Les aliments ultra-transformés sont également souvent riches en sucres ajoutés, associés à un risque accru de cancer colorectal et de maladies inflammatoires de l’intestin, ainsi qu’en sodium, qui peut favoriser la prolifération de bactéries intestinales néfastes. De plus, les additifs tels que les émulsifiants et les édulcorants artificiels pourraient également avoir des effets délétères sur la santé intestinale, selon Neeraj Narula, gastro-entérologue à l’Université McMaster au Canada.

Les chercheurs s’inquiètent particulièrement des émulsifiants, présents dans de nombreux aliments ultra-transformés comme certains pains, vinaigrettes et produits laitiers. Des études préliminaires suggèrent que leur consommation pourrait entraîner des modifications potentiellement nocives du microbiome intestinal, des douleurs abdominales et une inflammation généralisée. Benoit Chassaing, chercheur en microbiome à l’Institut Pasteur de Paris, a montré que chez les rongeurs, la consommation d’émulsifiants à des niveaux similaires à ceux présents dans les aliments ultra-transformés favorise la prolifération de bactéries intestinales néfastes, amincit la couche protectrice de mucus et augmente l’inflammation intestinale, ce qui peut augmenter le risque de maladies inflammatoires de l’intestin et de cancer colorectal.

Des études ont également suggéré que la consommation d’ édulcorants artificiels tels que le sucralose, l’acésulfame K et la saccharine pourrait perturber l’équilibre du microbiome intestinal et augmenter la perméabilité de la muqueuse intestinale. Bien que des recherches supplémentaires soient nécessaires pour confirmer ces effets chez l’homme, une étude menée en 2022 auprès de 137 adultes a révélé que ceux qui consommaient quotidiennement des aliments et des boissons contenant des édulcorants présentaient des symptômes gastro-intestinaux plus graves, tels que la diarrhée, la constipation et les brûlures d’estomac.

Bien que les scientifiques ne comprennent pas encore tous les mécanismes par lesquels les aliments ultra-transformés affectent l’intestin, et qu’il n’existe pas suffisamment de preuves pour recommander une suppression totale de ces produits de notre alimentation, il semble prudent de réduire leur consommation.
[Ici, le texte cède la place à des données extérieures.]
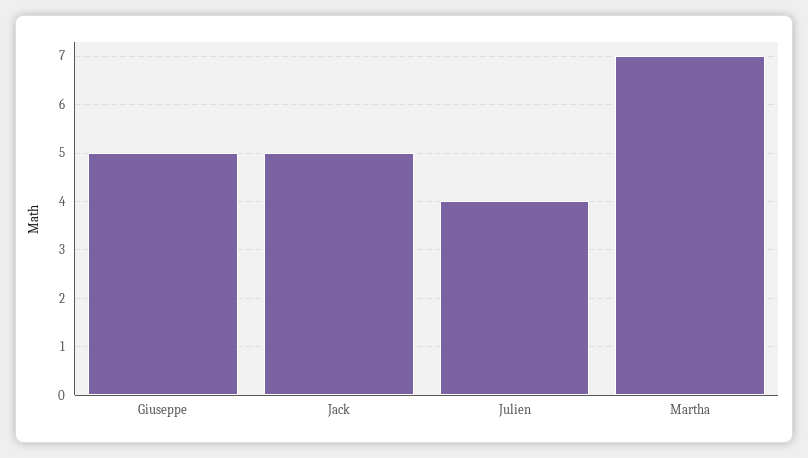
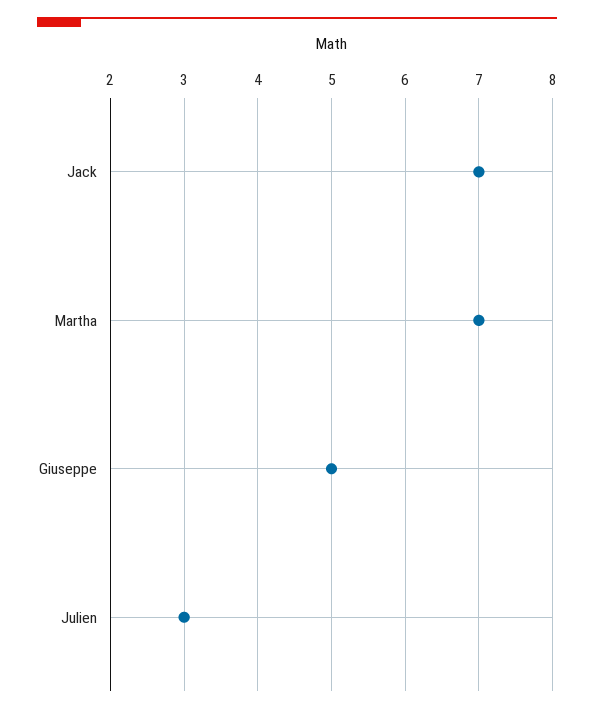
Jack: 5 -> 7
Julien: 4 -> 3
Narula recommande de réfléchir aux aliments ultra-transformés que nous consommons régulièrement et d’identifier des alternatives non transformées – par exemple, boire de l’eau gazeuse ou du café glacé au lieu de soda, ou préparer une vinaigrette maison au lieu d’en acheter une prête à l’emploi.

Pour favoriser un intestin sain, il est essentiel de consommer une grande quantité d’aliments entiers riches en fibres, tels que les fruits et les légumes, et de limiter l’apport en sodium, en sucres ajoutés et en graisses saturées. En adoptant ces bonnes habitudes, explique Whelan, nous réduirons naturellement notre consommation d’aliments ultra-transformés.